Do you trust labels? Take a look at the DVD player in your home, for instance. It might be from a famous name, say Sony, NEC or Philips. If so, you probably chose to pay a premium for the promise of a good-quality machine. But what if the player is not all it seems? Perhaps it wasn't manufactured by the company named on its label, but by a counterfeiter exporting fakes from an illegal factory in the Far East.

Most people are familiar with the kind of cheap copies found in, say, east Asian markets, but things have moved on. For example, in 2004 electronics giant NEC heard about some routine-sounding piracy of its computer keyboards and blank CDs in China. Police raided 18 factories and warehouses, but they uncovered more than just a few illegal workshops. The sites were part of a network of seemingly legitimate factories across China, Hong Kong and Taiwan. They were counterfeiting more than 50 NEC electronics products, including home-entertainment centres and MP3, CD and DVD players, and distributing them around the world. The people responsible carried NEC company business cards and licensed out NEC technology in exchange for royalties. They had faked the whole company.

The NEC case shows just how far global counterfeiting has come. "It's not a cottage industry any more, but rather a highly industrialised operation that spans the globe, putting money into the pockets of organised crime," says Peter Lowe, director of the UK's Counterfeiting Intelligence Bureau in London. According to a forthcoming report by the OECD, counterfeit products account for 2.4 per cent of global trade - about $500 billion annually; more than the GDP of Switzerland. And it's not just electronic goods. Everything from condoms and car tyres to medicines and aircraft spares is being faked (see Map).

So what is to be done? Existing methods of detecting counterfeit products are clearly not working, so the hunt is on for new ways to beat the fakers. The solution that most companies favour is radical: log a unique physical fingerprint for every single item that comes off a production line, whether it's a fridge or a packet of cigarettes. The downside for consumers is that everything from a pair of shoes to a packet of biscuits could be traced and linked to its owner. Privacy campaigners are concerned that fingerprinting everything could hand companies and governments a means to track every manufactured item on the planet, and hence us.

The technology could also hand companies an unprecedented degree of control over electronic devices such as DVD and MP3 players. Yet when you realise the lives of consumers are potentially at risk from fake aircraft parts, medicines and electrical safety items, and that the proceeds of counterfeiting fund organised crime, loss of privacy may seem easier to swallow.

ACTIVITIES:
a – Revise the passage on counterfeit goods from "Do you trust" through "the Far East.", replacing "DVD player" with "television".
b – Continue the passage on counterfeit goods, starting after its last sentence.

SUPPLIED MATERIAL:
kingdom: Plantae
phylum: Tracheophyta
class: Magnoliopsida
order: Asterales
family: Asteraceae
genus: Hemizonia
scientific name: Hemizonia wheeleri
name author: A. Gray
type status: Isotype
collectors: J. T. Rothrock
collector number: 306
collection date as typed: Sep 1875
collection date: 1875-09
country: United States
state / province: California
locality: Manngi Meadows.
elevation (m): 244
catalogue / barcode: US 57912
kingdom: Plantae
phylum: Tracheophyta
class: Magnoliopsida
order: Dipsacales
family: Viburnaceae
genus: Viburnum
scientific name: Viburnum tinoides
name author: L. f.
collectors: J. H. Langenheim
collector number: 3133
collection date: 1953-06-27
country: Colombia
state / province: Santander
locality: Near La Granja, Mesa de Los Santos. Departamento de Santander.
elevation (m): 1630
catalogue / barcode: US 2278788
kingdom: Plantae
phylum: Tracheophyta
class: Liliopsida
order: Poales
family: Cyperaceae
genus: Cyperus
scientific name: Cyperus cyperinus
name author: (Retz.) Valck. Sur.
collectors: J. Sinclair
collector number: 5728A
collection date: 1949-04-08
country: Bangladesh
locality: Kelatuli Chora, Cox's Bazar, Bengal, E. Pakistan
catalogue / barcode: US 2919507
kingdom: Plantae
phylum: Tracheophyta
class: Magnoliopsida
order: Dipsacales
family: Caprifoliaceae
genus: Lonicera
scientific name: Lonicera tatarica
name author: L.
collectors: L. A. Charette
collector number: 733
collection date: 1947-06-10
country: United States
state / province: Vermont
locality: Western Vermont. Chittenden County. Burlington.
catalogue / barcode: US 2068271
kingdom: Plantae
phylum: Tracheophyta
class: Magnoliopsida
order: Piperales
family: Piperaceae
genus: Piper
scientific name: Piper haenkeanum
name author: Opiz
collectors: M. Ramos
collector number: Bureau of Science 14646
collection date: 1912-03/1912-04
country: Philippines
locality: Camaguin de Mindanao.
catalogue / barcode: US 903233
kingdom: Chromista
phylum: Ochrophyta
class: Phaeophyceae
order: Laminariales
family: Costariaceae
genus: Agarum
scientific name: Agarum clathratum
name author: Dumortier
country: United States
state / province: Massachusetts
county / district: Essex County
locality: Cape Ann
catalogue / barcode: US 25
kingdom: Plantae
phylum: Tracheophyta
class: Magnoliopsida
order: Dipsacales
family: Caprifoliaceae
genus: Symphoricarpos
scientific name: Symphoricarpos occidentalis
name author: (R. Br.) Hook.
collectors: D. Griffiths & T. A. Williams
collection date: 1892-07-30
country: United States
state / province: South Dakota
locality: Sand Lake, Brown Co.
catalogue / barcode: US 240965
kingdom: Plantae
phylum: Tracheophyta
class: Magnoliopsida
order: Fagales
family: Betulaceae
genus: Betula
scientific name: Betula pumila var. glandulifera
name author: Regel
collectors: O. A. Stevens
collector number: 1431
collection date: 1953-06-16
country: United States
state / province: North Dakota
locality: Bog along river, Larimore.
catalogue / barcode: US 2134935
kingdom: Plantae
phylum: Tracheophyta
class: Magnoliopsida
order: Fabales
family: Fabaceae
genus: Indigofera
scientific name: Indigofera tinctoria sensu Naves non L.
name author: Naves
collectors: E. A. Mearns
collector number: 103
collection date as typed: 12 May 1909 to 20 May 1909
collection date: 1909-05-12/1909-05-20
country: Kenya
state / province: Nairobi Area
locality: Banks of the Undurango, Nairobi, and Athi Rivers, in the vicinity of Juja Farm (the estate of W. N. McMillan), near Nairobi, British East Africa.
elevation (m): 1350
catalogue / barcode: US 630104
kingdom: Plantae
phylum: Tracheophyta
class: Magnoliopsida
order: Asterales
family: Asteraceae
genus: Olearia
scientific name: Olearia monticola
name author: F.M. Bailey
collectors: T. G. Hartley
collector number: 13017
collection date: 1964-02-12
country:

ANSWERS BY ITEM NUMBER:
a –
Do you trust labels? Take a look at the television in your home, for instance. It might be from a famous name, say Sony, NEC or Philips. If so, you probably chose to pay a premium for the promise of a good-quality machine. But what if the player is not all it seems? Perhaps it wasn't manufactured by the company named on its label, but by a counterfeiter exporting fakes from an illegal factory in the Far East.

b –
Foolproof fingerprints

Today's anti-counterfeiting technology is fundamentally flawed. It is based on the outdated assumption that bona fide manufacturers are better equipped than the fakers. But gone are the days when a product could be protected by simply sticking on a difficult-to-make tag such as a hologram or watermark. Counterfeiters have figured out how to mass-produce such tags, rendering them virtually useless. You need only look at the sophistication of security measures now needed on banknotes - such as the new watermarks recently added to £20 notes in the UK, and plans by the European Central Bank to incorporate radio frequency identification (RFID) tags into high-value euro notes - to see how hard it is to fight the fakers.

Credit card companies suffer particularly badly from counterfeiting, so in the late 1990s Mastercard asked Ravi Pappu at the Massachusetts Institute of Technology to find better ways to prevent its cards being cloned. Pappu realised that the only aspect of a card that is truly irreproducible is its physical structure. What if you could use that to identify an object rather than the digital information stored on it?

In 2002, Pappu published a paper describing how to use light to record the unique physical fingerprint of an object (Science, vol 297, p 2026). He suggested that Mastercard create a transparent window in its credit cards in which tiny glass beads would be randomly embedded during manufacture. Shining a laser through the window would create a unique speckled interference pattern that could be used as a fingerprint. In the end, though, Mastercard chose not to adopt the technique, possibly for cost reasons, and the idea fell by the wayside.

Pappu's work nevertheless inspired a fellow MIT researcher, Srini Devadas, who wondered whether the concept of physical fingerprints might work elsewhere. From his work in the electronics industry, Devadas knew that tiny irregularities develop on computer chips when silicon wires are placed on them during manufacture, as a result of minute temperature and pressure variations. He realised that these random differences could be harnessed to check whether a chip was genuine (New Scientist, 2 October 2004, p 27). When the chip was made, the manufacturer would measure around 100 different electrical signals - think of them as "questions" - record the values, or "answers", and store them on a protected database. Later, when you wanted to check the chip was genuine, you would interrogate it with one of the questions in your database and see if it answered correctly. Different questions could be asked each time so any eavesdroppers would not be able to copy them, says Devadas.

Now he wants to sell the technology to retailers so they can authenticate RFID tags. These "electronic barcodes" contain a tiny memory circuit and an antenna that allows the contents of the memory to be read remotely. Some retailers, including WalMart, have begun attaching RFID tags to their products to track items through the supply chain without opening every box. The tags' low cost means they could soon be found on everything we buy, down to toothbrushesand chocolate bars (New Scientist, 19 October 2002, p 45). The problem with using standard RFID tags for anti-counterfeiting is that a determined pirate can easily duplicate them. Devadas reckons that with just a few extra circuits on tags to include his authentication technology, they could be protected.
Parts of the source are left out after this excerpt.